*** Task material
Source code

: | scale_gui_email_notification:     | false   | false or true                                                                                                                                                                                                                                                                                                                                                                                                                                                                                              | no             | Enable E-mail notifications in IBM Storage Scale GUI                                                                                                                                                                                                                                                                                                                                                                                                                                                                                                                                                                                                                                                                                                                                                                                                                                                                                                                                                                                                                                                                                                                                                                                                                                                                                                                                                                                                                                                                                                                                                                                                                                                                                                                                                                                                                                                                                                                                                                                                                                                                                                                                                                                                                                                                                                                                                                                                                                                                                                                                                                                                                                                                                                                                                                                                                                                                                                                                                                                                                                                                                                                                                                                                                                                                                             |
******
*** Task material
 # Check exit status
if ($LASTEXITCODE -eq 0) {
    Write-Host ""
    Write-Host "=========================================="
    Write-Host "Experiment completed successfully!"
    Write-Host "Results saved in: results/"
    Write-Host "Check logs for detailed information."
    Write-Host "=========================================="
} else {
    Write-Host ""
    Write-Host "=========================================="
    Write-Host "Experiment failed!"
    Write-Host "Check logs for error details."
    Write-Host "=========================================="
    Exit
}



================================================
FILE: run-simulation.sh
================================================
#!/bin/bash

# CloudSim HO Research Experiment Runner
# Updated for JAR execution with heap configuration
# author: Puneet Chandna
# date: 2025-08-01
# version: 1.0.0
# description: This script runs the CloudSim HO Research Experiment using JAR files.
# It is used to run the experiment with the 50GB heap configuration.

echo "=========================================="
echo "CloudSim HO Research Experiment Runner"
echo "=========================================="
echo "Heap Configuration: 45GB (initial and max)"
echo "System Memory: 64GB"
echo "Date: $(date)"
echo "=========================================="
******
Count the lines in the records above that contain the string "Check", matching case, and give only the number.

• Solution for this problem: 3